I Always Forget Git Commands, so I Made This Cheat Sheet for Data Science Collaboration

5 minute read

Published:

As a data scientist who is supposed to be working closely with developers, I constantly find myself forgetting Git commands, especially when switching between feature branches, stashing changes, or pushing to remotes. While Git is integrated into VSCode and offers a visual module for staging, committing, and syncing, I still prefer the command line. It gives me more control and a clearer understanding of what’s happening under the hood.

This post is a practical reference with Git commands I use (or forget to use) when working in a collaborative, multi-developer environment. Whether you’re tracking changes in a Jupyter notebook, resolving merge conflicts in a data pipeline, or reviewing a colleague’s commit history, this guide will help you keep your workflow clean and efficient. I’ll keep referring to this blog every time I forget to rebase properly. Hopefully, it’ll help you too.

image


🛠️ Setting Up and Configuration

Use when starting Git for the first time or setting up on a new machine.

You’ll want Git to associate commits with your name and email so your work is correctly tracked across the project history.

git config --global user.name "Your Name"
git config --global user.email "your@email.com"
git config --global alias.st status   # Optional: shorthand for `git status`

To initialize a Git repo in a new project:

git init

Getting a Project: Cloning from Remote

Use when joining a team project or syncing from GitHub/GitLab.
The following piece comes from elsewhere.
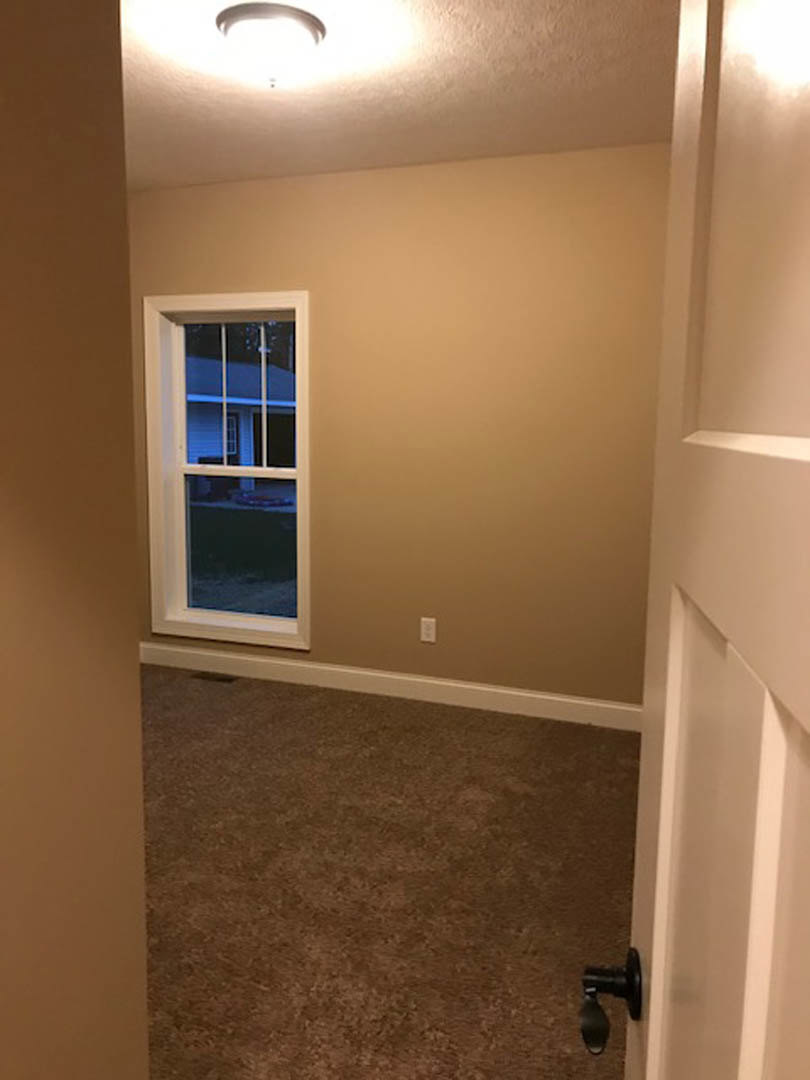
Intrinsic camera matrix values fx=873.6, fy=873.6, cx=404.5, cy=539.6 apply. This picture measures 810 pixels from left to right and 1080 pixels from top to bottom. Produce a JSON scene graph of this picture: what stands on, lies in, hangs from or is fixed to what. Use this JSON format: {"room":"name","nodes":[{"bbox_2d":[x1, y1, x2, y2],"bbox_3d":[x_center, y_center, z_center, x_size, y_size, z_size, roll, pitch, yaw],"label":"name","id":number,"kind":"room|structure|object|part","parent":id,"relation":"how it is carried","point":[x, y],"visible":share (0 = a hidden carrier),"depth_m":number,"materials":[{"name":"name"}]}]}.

git clone https://github.com/org/project.git
cd project

📋 Basic Workflow: Status, Stage, Commit

Use in your daily work—after changing files.

git status                      # See what’s changed
git add <filename>             # Stage a specific file
git add .                      # Stage all changes
git commit -m "Short, clear message"  # Commit your changes
git log                        # View commit history

🌱 Branching and Merging

Use to isolate features, experiments, or fixes from the main line of development.
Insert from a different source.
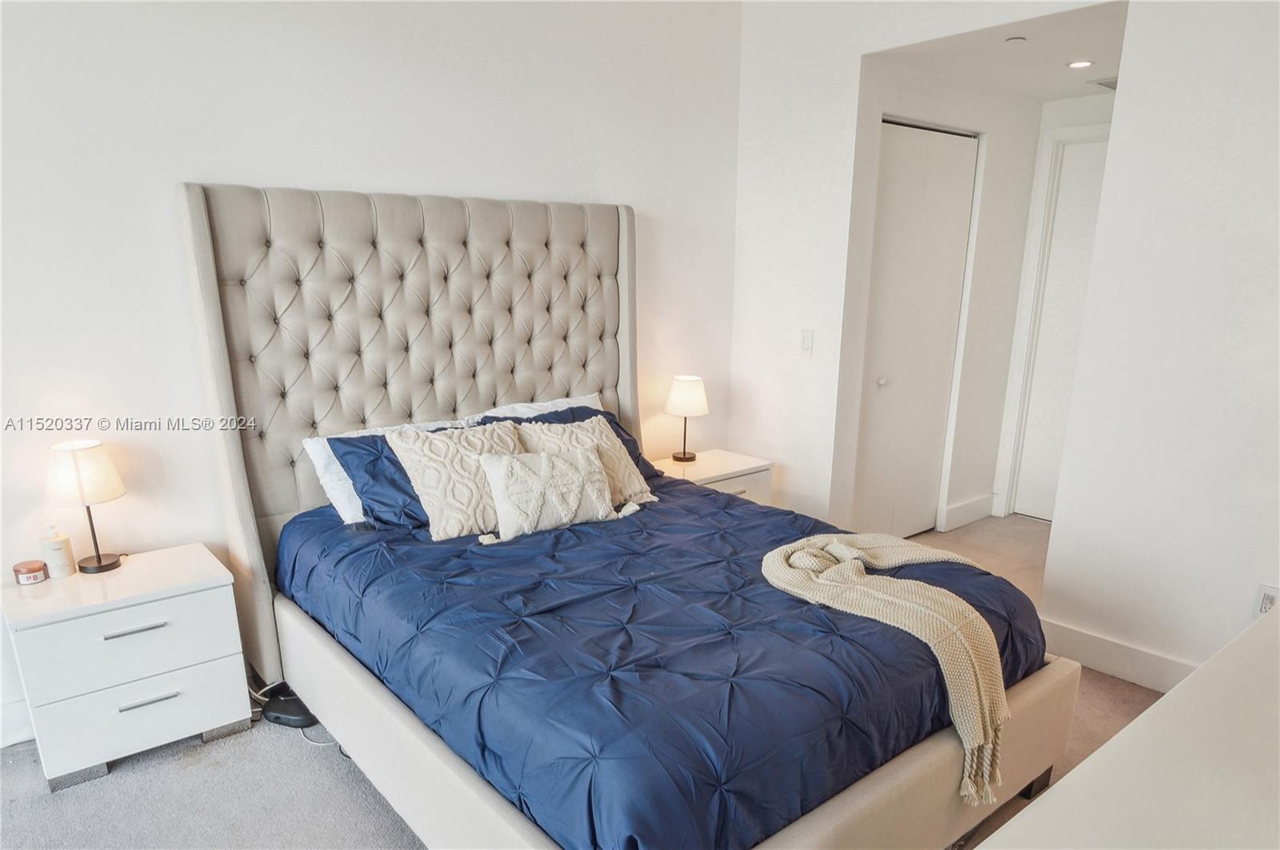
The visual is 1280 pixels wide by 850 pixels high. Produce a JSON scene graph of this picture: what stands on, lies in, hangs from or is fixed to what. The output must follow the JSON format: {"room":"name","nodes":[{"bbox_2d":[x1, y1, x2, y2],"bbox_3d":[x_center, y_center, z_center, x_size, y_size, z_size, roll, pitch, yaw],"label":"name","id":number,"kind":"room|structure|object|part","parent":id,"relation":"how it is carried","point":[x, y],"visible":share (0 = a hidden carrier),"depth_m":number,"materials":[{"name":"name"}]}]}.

git branch                     # List all branches
git branch <new-branch>       # Create new branch
git checkout <branch>         # Switch to branch
git checkout -b <new-branch>  # Create and switch
git merge <branch>            # Merge into current branch
git branch -d <branch>        # Delete branch

Example: Working on a new feature without touching the main model:

git checkout -b model-tuning

image


Remote Repositories

Use to collaborate via GitHub/GitLab/Bitbucket.

git remote add origin https://github.com/org/project.git
git remote                   # List remotes
git push origin main         # Push local changes to remote
git pull origin main         # Pull latest changes from remote

Undoing Changes and Recovery

Use to backtrack, undo mistakes, or clean your working directory.

git reset                     # Unstage files
git reset --hard              # Reset working directory and staging
git revert <commit>           # Safely undo a specific commit
git reflog                    # Recover lost commits or branches

🔍 Collaboration and Inspection Tools

Use when reviewing others’ work or debugging.

git blame <file>             # See who changed what and when
git diff                     # Show line-level differences
git fetch                    # Sync without merging

🧹 Repository Maintenance

Use periodically to clean, check, or recover.

git fsck                     # Check for corruption
git gc                       # Cleanup unnecessary files
git reflog                   # See full history of HEAD changes

Final Example: Collaborative Model Deployment Flow

Here’s a summarized Git workflow for a typical team scenario:

# Start from the main branch and pull latest
git checkout main
git pull origin main

# Create a new feature branch for model training
git checkout -b churn-model

# Work on churn_model.py and churn_model.pkl
git add churn_model.py churn_model.pkl
git commit -m "Add churn model v1 with preprocessing pipeline"

# Push the feature branch for review
git push origin churn-model

# After code review and approval
git checkout main
git pull origin main
git merge churn-model
git push origin main

# Clean up
git branch -d churn-model

One more example: Working Locally on a Private Project

Use when you start a local project and want to back it up or share it later by connecting to GitHub.

Imagine you’re starting a new machine learning model on your laptop. You want to keep it private for now, but still version-controlled and eventually push it to a private GitHub repo.

Step-by-step: Local to GitHub (private)

1 . Initialize Git inside your project folder:

cd ~/projects/customer-churn
git init

2 . Add and commit your files:

git add .
git commit -m "Initial commit: data prep and baseline model"

3 . Create a private repo on GitHub Go to github.com → Click “New Repository” → Name it (e.g., customer-churn) → Set it to PrivateDo NOT initialize with README (you already did that locally).

4 . Connect your local repo to GitHub:

git remote add origin https://github.com/yourusername/customer-churn.git

5 . Push your local repo to GitHub:

git push -u origin main

Now your private project is safe, backed up, and shareable when needed.


Conclusion

Git helps you track, collaborate, and experiment without losing work or overwriting others’ changes. Whether you’re building machine learning pipelines, cleaning data, or pushing notebooks to production, Git is your friend.

I’ll keep referring to this blog every time I forget to rebase properly. Hopefully, it’ll help you too.